Delay in Adapting to AI May Erode India’s Progress, Says NITI Report
Roadmap targets $750-850 billion IT revenue by 2035 through an AI-driven shift
Hyderabad: India risks losing its hard‑won edge in global technology services if it does not transform itself into the world’s AI‑native architect, said a Niti Aayog roadmap for the country’s information technology sector.
The report, ‘India’s Technology Services – Reimagination Ahead’, was unveiled by Commerce and Industry Minister Piyush Goyal, in the presence of IT secretary S. Krishnan.

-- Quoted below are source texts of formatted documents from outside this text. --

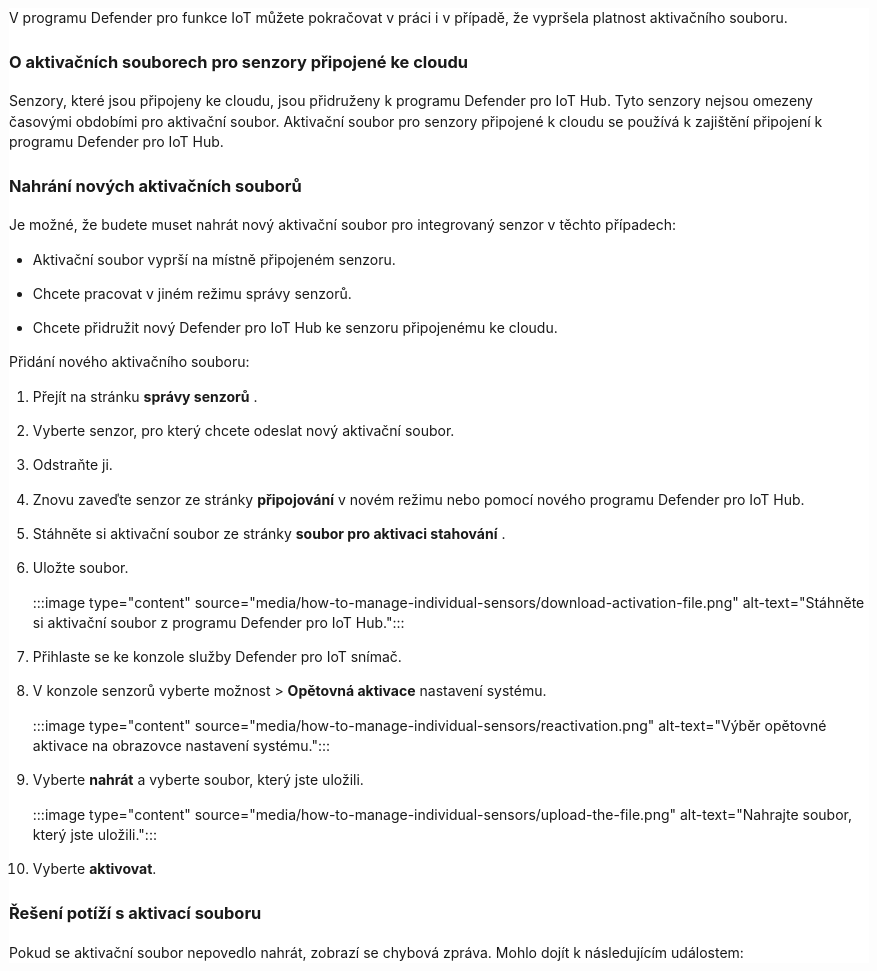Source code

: V programu Defender pro funkce IoT můžete pokračovat v práci i v případě, že vypršela platnost aktivačního souboru. 

### <a name="about-activation-files-for-cloud-connected-sensors"></a>O aktivačních souborech pro senzory připojené ke cloudu

Senzory, které jsou připojeny ke cloudu, jsou přidruženy k programu Defender pro IoT Hub. Tyto senzory nejsou omezeny časovými obdobími pro aktivační soubor. Aktivační soubor pro senzory připojené k cloudu se používá k zajištění připojení k programu Defender pro IoT Hub.

### <a name="upload-new-activation-files"></a>Nahrání nových aktivačních souborů

Je možné, že budete muset nahrát nový aktivační soubor pro integrovaný senzor v těchto případech:

- Aktivační soubor vyprší na místně připojeném senzoru. 

- Chcete pracovat v jiném režimu správy senzorů. 

- Chcete přidružit nový Defender pro IoT Hub ke senzoru připojenému ke cloudu.

Přidání nového aktivačního souboru:

1. Přejít na stránku **správy senzorů** .

2. Vyberte senzor, pro který chcete odeslat nový aktivační soubor.

3. Odstraňte ji.

4. Znovu zaveďte senzor ze stránky **připojování** v novém režimu nebo pomocí nového programu Defender pro IoT Hub.

5. Stáhněte si aktivační soubor ze stránky **soubor pro aktivaci stahování** .

6. Uložte soubor.

    :::image type="content" source="media/how-to-manage-individual-sensors/download-activation-file.png" alt-text="Stáhněte si aktivační soubor z programu Defender pro IoT Hub.":::

7. Přihlaste se ke konzole služby Defender pro IoT snímač.

8. V konzole senzorů vyberte možnost   >  **Opětovná aktivace** nastavení systému.

    :::image type="content" source="media/how-to-manage-individual-sensors/reactivation.png" alt-text="Výběr opětovné aktivace na obrazovce nastavení systému.":::

9. Vyberte **nahrát** a vyberte soubor, který jste uložili.

    :::image type="content" source="media/how-to-manage-individual-sensors/upload-the-file.png" alt-text="Nahrajte soubor, který jste uložili.":::

10. Vyberte **aktivovat**.

### <a name="troubleshoot-activation-file-upload"></a>Řešení potíží s aktivací souboru

Pokud se aktivační soubor nepovedlo nahrát, zobrazí se chybová zpráva. Mohlo dojít k následujícím událostem:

The report pegs the sector’s current contribution at about 7 per cent of GDP and annual revenues of around $265 billion.
The report sets a bold target of tripling revenue to $750 billion to 850 billion by 2035 to sustain a 7-8 per cent share of GDP and raise India’s global market share to over 25 per cent.
The report cautioned that on present trends, the industry may reach only $500 billion-580 billion, leaving a $250-300 billion shortfall that must be bridged through new growth engines rather than more of the same.
The roadmap paints a mixed picture for the Indian IT sector. Post‑pandemic, growth has slowed to 4-5 per cent, margins are under pressure, and AI‑led automation is compressing labour‑intensive service models.
Heavy dependence on the US market, tightening visa and data regimes, and rising geopolitical and trade frictions add to the headwinds. At the same time, India’s huge talent base and data advantage offer what the report calls a “historic opportunity” in the AI decade.
To seize it, the roadmap proposes a twin strategy: “protect the core” in areas like data and AI services, cloud, digital transformation, engineering and cybersecurity, while “pivoting” into five frontier plays – agentic AI, software and SaaS, AI‑ready infrastructure and data centres, innovation and frontier technologies, and an “India for India” domestic market push.
One striking opportunity lies in infrastructure. India already generates about 20 per cent of global data but has only 1.4 GW of data‑centre capacity. The report calls for scaling this to 10-12 GW by 2035, building GPU‑rich, AI‑ready facilities and monetising open data sets through high‑value analytics services.
The report stressed that the core challenge was not job loss but job transition by stating that between 75 lakh and 80 lakh technology workers need reskilling, with about 15 lakh jobs at particular risk without proactive redeployment. The report closes with a clear warning — delay in adapting to AI could erode decades of progress, but timely, coordinated action could make India the preferred global partner in the AI era.